╔══

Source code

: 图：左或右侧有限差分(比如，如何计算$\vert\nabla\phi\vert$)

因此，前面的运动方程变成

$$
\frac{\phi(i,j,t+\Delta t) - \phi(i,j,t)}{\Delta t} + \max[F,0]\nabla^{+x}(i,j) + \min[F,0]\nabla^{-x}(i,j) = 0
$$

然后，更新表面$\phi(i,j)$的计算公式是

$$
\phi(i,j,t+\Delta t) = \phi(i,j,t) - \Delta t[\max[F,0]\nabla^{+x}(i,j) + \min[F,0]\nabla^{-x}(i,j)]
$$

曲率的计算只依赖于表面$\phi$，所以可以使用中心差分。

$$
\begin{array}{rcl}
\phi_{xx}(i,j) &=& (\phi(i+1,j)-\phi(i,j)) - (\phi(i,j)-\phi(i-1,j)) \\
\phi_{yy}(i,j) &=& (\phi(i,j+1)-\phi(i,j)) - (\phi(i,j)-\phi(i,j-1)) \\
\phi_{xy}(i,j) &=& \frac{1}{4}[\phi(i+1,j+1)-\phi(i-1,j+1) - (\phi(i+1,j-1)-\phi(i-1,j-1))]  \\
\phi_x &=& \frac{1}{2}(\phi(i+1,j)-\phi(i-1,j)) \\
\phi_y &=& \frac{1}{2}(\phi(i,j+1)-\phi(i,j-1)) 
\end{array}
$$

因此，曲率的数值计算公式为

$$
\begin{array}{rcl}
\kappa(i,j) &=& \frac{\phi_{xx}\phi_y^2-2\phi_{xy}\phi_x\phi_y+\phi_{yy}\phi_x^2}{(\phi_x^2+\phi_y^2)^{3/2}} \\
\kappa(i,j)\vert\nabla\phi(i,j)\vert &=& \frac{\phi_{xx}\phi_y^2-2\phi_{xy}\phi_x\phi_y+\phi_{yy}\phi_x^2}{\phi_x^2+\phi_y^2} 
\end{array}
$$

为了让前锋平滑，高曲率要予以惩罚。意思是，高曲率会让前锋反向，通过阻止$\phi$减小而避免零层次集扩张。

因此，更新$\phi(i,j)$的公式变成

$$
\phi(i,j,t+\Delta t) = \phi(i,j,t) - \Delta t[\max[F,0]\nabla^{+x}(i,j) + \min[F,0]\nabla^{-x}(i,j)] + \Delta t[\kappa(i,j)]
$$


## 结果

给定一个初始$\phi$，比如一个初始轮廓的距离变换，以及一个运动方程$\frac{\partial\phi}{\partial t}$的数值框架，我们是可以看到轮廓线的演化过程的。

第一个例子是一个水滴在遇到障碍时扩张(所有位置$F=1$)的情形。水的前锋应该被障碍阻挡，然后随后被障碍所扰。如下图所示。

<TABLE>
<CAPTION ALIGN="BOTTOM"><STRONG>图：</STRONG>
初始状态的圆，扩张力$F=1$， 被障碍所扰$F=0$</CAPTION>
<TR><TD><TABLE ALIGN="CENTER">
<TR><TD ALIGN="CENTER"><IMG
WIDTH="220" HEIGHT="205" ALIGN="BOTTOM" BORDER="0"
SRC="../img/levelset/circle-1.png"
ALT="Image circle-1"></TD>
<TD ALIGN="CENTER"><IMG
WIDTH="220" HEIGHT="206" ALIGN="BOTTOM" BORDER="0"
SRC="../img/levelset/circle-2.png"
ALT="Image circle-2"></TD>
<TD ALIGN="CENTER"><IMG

╚══
╔══

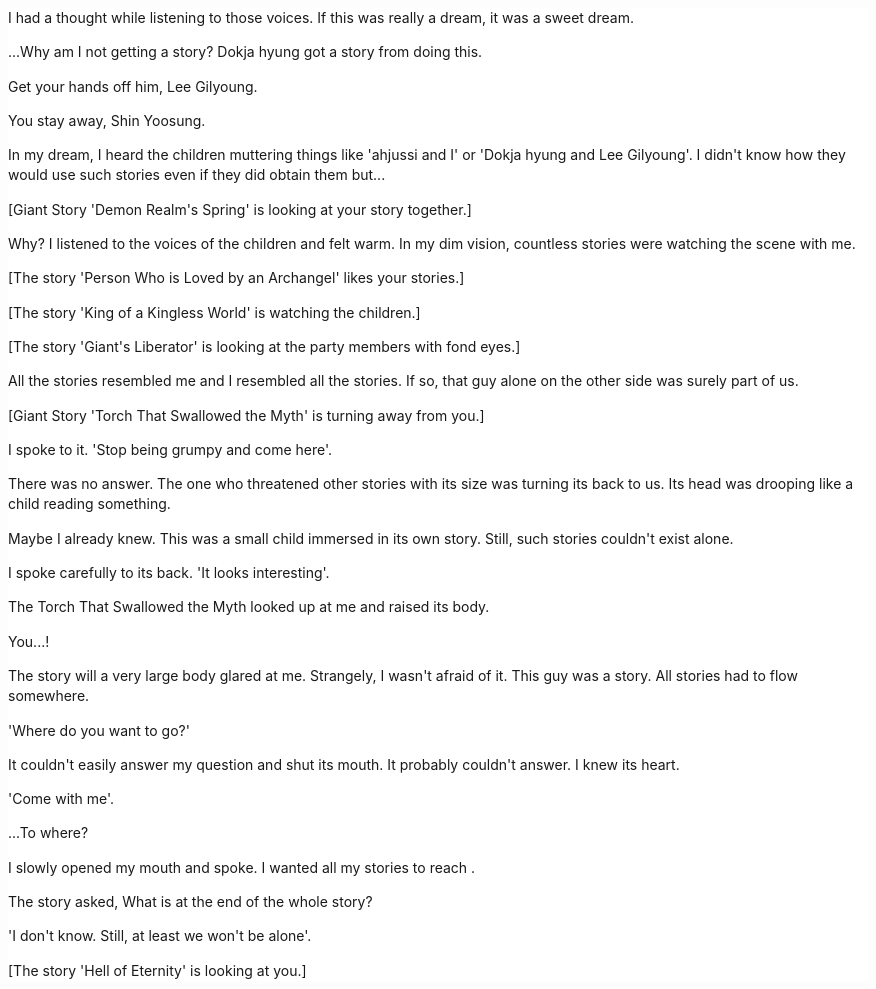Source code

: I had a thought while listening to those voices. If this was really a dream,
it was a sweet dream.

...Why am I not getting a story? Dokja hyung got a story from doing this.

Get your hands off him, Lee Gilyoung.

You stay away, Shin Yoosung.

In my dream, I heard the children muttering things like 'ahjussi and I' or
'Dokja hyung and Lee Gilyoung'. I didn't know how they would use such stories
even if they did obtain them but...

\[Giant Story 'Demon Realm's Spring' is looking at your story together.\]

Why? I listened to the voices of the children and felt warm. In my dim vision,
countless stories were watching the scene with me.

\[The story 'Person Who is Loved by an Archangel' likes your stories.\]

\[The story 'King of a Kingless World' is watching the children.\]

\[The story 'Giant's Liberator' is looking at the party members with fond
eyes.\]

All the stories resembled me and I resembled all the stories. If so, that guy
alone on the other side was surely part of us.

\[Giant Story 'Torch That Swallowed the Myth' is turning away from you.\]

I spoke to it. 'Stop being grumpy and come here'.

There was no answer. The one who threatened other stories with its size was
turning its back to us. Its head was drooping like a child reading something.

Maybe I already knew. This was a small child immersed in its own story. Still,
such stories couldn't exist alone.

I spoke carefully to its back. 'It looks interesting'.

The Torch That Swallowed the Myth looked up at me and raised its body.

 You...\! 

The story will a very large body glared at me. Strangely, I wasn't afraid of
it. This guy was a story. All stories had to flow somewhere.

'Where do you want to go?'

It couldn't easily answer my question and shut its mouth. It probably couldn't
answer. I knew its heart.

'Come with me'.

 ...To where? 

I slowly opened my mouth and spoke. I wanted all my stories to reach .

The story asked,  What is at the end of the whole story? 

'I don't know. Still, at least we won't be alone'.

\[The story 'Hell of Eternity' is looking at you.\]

╚══
╔══

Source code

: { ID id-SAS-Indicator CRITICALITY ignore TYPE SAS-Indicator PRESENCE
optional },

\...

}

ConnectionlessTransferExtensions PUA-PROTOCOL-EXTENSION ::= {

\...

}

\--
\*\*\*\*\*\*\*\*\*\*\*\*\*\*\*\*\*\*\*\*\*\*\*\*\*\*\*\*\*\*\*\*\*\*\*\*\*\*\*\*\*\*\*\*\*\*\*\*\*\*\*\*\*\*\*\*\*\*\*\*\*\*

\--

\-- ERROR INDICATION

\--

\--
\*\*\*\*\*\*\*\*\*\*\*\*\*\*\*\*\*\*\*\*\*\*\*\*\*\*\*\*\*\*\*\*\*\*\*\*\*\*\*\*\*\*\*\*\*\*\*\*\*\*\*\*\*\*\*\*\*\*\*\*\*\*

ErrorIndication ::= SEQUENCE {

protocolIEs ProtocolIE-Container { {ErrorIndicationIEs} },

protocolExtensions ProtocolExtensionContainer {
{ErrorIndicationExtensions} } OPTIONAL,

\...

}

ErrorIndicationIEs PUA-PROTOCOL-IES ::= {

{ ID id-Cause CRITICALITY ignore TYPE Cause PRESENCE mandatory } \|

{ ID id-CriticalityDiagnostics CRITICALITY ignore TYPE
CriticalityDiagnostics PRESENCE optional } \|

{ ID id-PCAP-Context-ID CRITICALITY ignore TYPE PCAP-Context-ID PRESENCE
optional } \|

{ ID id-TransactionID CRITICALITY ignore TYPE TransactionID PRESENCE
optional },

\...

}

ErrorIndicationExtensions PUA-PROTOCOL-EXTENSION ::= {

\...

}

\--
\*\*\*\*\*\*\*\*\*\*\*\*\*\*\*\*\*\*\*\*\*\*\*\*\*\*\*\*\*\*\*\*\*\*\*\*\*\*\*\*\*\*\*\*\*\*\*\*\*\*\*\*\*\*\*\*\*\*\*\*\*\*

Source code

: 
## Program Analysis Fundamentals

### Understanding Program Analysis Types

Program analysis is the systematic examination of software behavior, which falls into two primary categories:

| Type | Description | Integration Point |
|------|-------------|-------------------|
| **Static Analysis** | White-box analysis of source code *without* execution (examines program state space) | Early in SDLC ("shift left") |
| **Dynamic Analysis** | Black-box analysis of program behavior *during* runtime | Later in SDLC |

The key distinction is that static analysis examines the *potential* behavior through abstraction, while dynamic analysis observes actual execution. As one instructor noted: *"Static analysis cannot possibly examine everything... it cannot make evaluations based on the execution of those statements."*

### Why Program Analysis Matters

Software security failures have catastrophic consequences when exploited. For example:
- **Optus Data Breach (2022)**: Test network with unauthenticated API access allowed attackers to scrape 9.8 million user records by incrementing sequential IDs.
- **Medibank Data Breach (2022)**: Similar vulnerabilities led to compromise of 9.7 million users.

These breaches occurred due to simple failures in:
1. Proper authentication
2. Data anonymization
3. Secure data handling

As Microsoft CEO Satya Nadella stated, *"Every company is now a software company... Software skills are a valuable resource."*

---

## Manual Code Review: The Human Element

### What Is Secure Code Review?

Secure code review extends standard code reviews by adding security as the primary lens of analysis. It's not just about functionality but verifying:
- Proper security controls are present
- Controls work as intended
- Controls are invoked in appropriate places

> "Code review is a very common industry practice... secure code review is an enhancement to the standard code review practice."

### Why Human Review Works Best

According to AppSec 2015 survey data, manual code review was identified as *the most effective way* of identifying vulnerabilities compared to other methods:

╚══

Pull out every line of the entries that includes the word "Delta".

■ Answer box:
\frac{\phi(i,j,t+\Delta t) - \phi(i,j,t)}{\Delta t} + \max[F,0]\nabla^{+x}(i,j) + \min[F,0]\nabla^{-x}(i,j) = 0
\phi(i,j,t+\Delta t) = \phi(i,j,t) - \Delta t[\max[F,0]\nabla^{+x}(i,j) + \min[F,0]\nabla^{-x}(i,j)]
\phi(i,j,t+\Delta t) = \phi(i,j,t) - \Delta t[\max[F,0]\nabla^{+x}(i,j) + \min[F,0]\nabla^{-x}(i,j)] + \Delta t[\kappa(i,j)]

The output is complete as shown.